## Stored data:
------------

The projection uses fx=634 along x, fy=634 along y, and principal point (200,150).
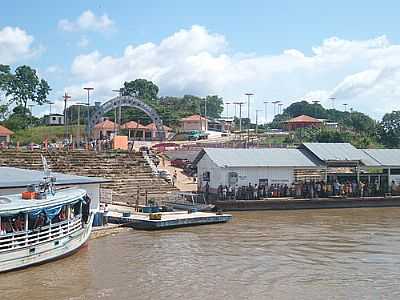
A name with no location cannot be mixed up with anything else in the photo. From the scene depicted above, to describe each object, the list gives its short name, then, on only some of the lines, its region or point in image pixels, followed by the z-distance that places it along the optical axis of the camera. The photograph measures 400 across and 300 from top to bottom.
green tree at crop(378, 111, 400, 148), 71.81
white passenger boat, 19.11
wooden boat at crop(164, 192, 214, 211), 33.17
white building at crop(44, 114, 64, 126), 97.15
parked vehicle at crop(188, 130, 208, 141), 82.33
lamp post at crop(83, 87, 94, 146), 56.22
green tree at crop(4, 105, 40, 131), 78.12
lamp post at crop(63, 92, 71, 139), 59.22
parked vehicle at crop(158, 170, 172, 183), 43.38
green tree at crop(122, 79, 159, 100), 113.62
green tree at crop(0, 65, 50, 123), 95.75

------------

## Description of the task:
Give the entries again word for word, but skip the pictures.

## Solution:
The projection uses fx=634 along x, fy=634 along y, and principal point (200,150).
A name with no location cannot be mixed up with anything else in the photo. From the scene depicted above, to describe each object, the list gives its short name, then, on only some of the lines, its region or point in image pixels, followed by the z-distance that places it along the optical axis of the camera. The photograph measures 400 across and 300 from top to bottom.
green tree at crop(378, 111, 400, 148), 71.81
white passenger boat, 19.11
wooden boat at crop(164, 192, 214, 211), 33.17
white building at crop(44, 114, 64, 126), 97.15
parked vehicle at crop(188, 130, 208, 141), 82.33
lamp post at crop(83, 87, 94, 146), 56.22
green tree at crop(4, 105, 40, 131), 78.12
lamp post at crop(63, 92, 71, 139), 59.22
parked vehicle at crop(158, 170, 172, 183), 43.38
green tree at crop(122, 79, 159, 100), 113.62
green tree at crop(0, 65, 50, 123), 95.75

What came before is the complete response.